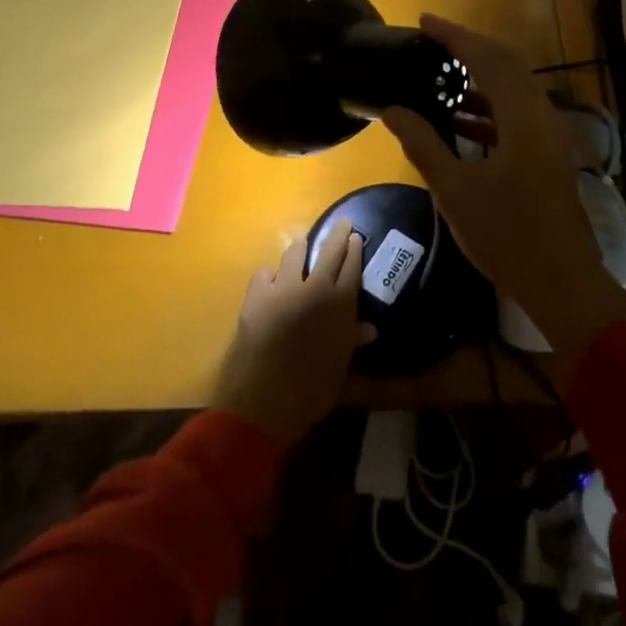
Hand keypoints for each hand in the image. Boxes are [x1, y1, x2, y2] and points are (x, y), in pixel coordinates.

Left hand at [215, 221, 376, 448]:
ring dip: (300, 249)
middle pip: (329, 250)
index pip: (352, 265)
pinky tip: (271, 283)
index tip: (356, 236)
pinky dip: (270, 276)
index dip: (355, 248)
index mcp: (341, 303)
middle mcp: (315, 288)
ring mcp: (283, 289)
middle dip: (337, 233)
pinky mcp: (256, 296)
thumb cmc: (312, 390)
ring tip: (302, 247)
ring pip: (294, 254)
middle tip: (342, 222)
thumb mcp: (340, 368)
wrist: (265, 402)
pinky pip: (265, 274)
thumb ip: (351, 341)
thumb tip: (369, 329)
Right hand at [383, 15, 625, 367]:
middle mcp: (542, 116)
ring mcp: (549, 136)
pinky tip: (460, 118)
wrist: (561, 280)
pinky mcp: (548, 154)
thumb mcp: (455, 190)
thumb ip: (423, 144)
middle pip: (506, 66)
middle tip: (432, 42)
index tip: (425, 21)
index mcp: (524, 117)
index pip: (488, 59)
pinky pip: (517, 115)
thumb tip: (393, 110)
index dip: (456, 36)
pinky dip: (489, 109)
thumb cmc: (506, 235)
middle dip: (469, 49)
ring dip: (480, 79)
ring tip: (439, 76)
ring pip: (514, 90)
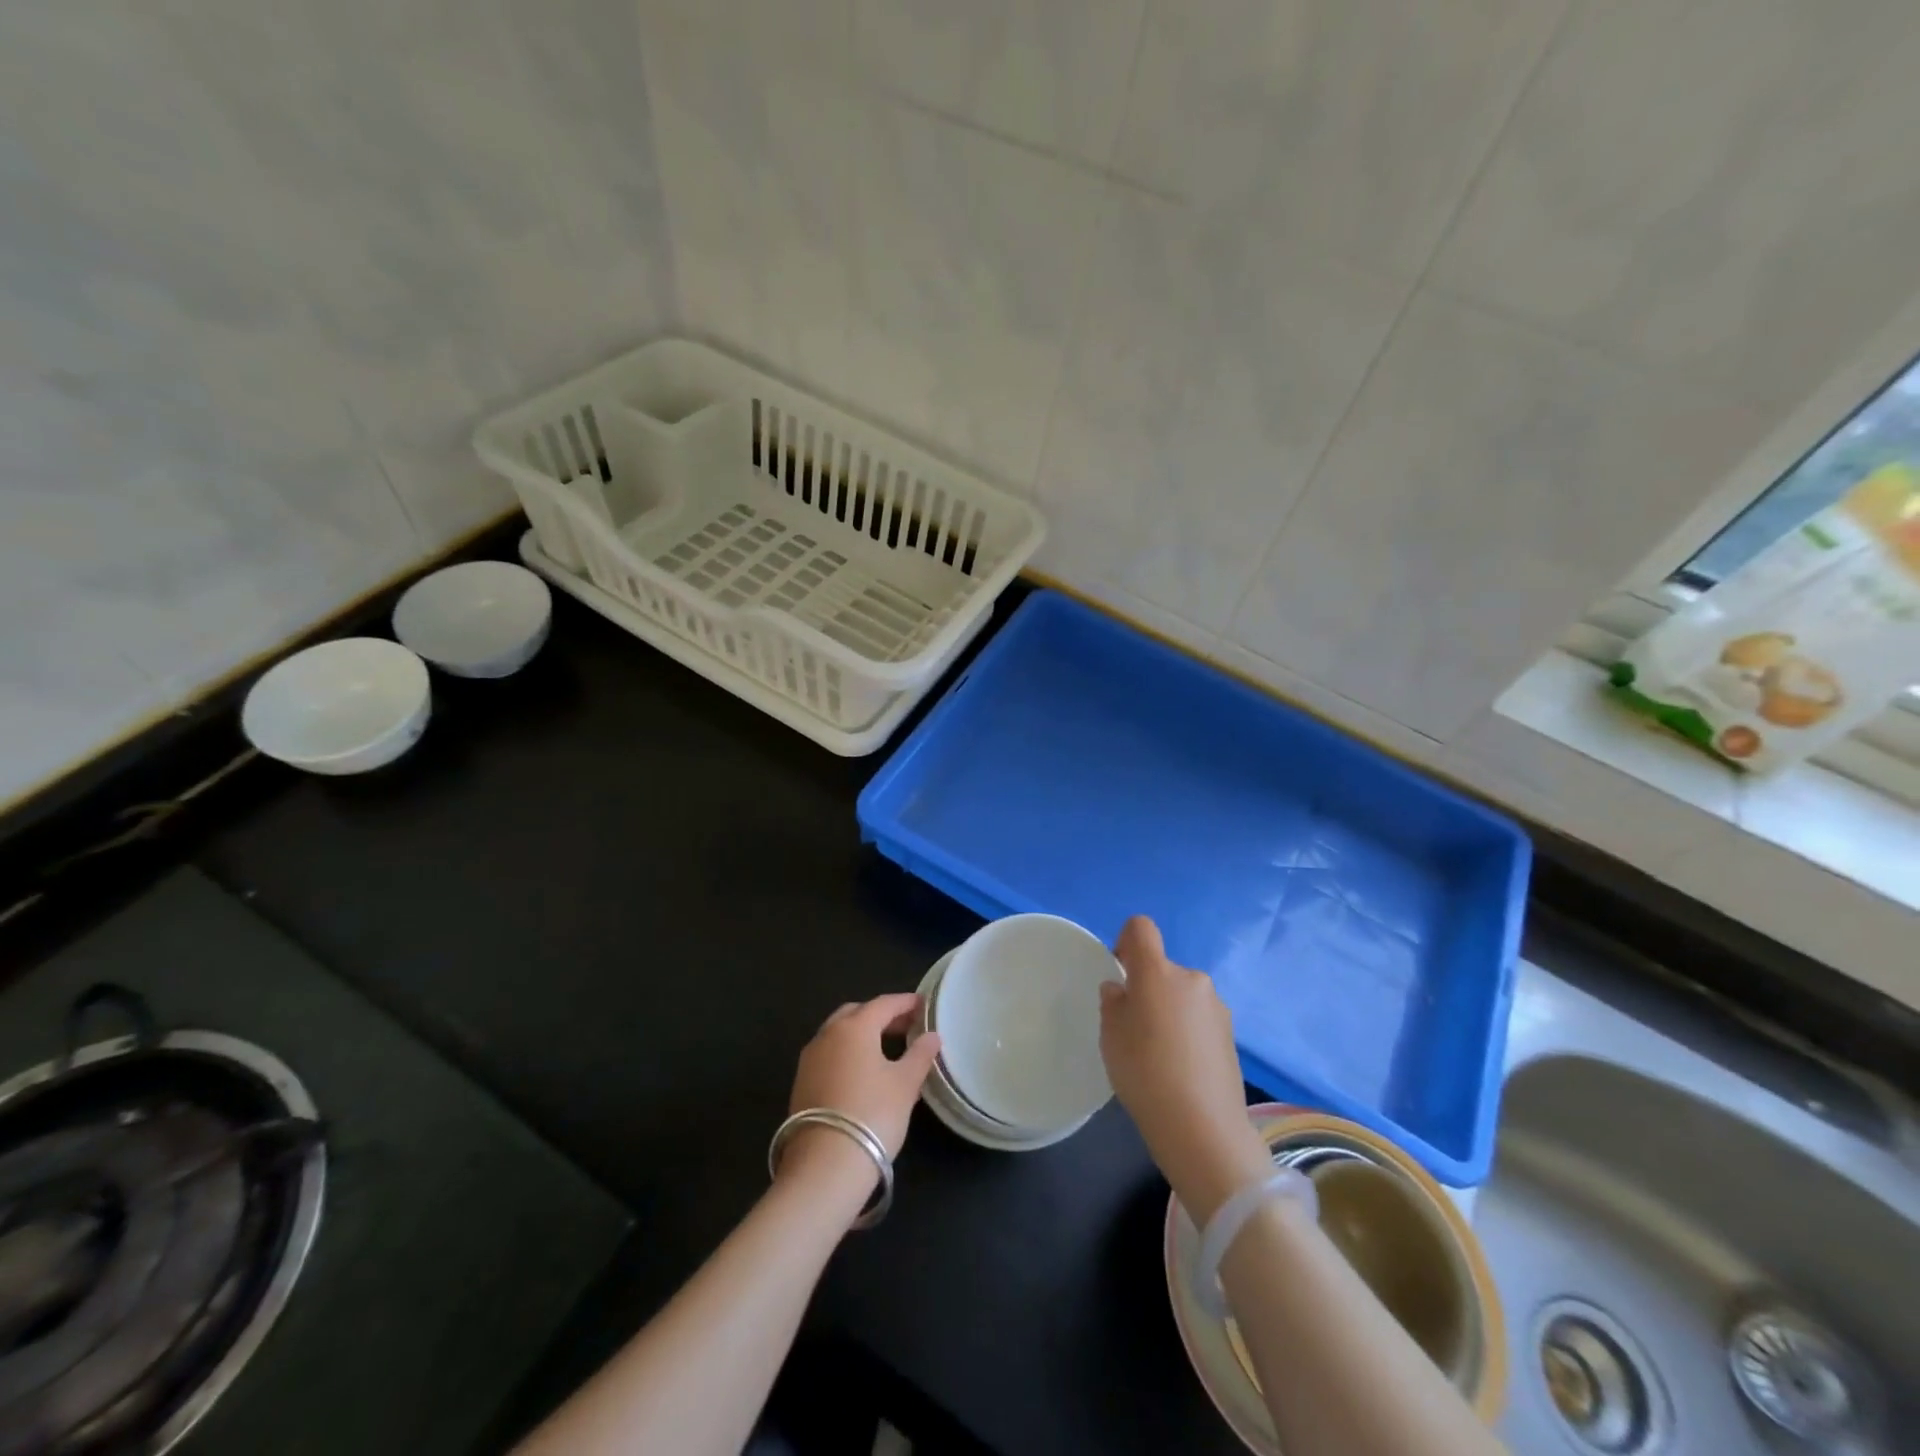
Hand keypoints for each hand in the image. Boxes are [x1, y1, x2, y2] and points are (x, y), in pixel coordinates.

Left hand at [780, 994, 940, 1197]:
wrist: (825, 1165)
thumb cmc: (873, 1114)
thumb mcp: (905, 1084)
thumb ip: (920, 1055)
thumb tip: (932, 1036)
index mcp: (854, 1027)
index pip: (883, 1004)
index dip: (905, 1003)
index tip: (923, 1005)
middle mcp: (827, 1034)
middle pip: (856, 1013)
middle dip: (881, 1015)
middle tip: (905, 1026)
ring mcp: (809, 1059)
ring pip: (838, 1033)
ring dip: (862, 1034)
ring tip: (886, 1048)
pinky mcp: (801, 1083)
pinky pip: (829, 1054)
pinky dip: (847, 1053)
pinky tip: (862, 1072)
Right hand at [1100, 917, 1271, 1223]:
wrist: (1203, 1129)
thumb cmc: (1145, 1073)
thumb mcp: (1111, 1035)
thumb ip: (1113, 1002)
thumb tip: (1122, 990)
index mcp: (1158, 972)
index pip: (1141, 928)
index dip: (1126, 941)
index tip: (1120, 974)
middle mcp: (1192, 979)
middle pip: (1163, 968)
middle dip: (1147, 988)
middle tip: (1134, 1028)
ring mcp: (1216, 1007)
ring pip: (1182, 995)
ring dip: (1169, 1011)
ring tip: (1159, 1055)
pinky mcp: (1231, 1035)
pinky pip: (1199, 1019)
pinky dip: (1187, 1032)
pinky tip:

+ + + + + + +

--- Instructions for the task ---
Leave out the pictures and repeat exactly the lines from the start of the material through the line that contains "index tip: (425, 21)", both included.

--- Task result ---
Hand keypoints for each hand in the image. Boxes are [x1, y1, x2, y2] and points are (x, y), in pixel coordinates.

Left hand at [215, 221, 376, 448]:
ring dip: (300, 249)
middle pip: (329, 250)
index pip: (352, 265)
pinky tip: (271, 283)
index tip: (356, 236)
pinky dip: (270, 276)
index dip: (355, 248)
index mcp: (341, 303)
middle mcp: (315, 288)
ring mcp: (283, 289)
middle dip: (337, 233)
pinky mcp: (256, 296)
thumb cmc: (312, 390)
ring tip: (302, 247)
ring pip: (294, 254)
middle tip: (342, 222)
thumb mcp: (340, 368)
wrist: (265, 402)
pinky pip: (265, 274)
thumb ip: (351, 341)
thumb tip: (369, 329)
Right hand at [383, 15, 625, 367]:
middle mcp: (542, 116)
ring mcp: (549, 136)
pinky tip: (460, 118)
wrist: (561, 280)
pinky mcp: (548, 154)
thumb mcp: (455, 190)
thumb ip: (423, 144)
middle pip: (506, 66)
middle tip: (432, 42)
index tip: (425, 21)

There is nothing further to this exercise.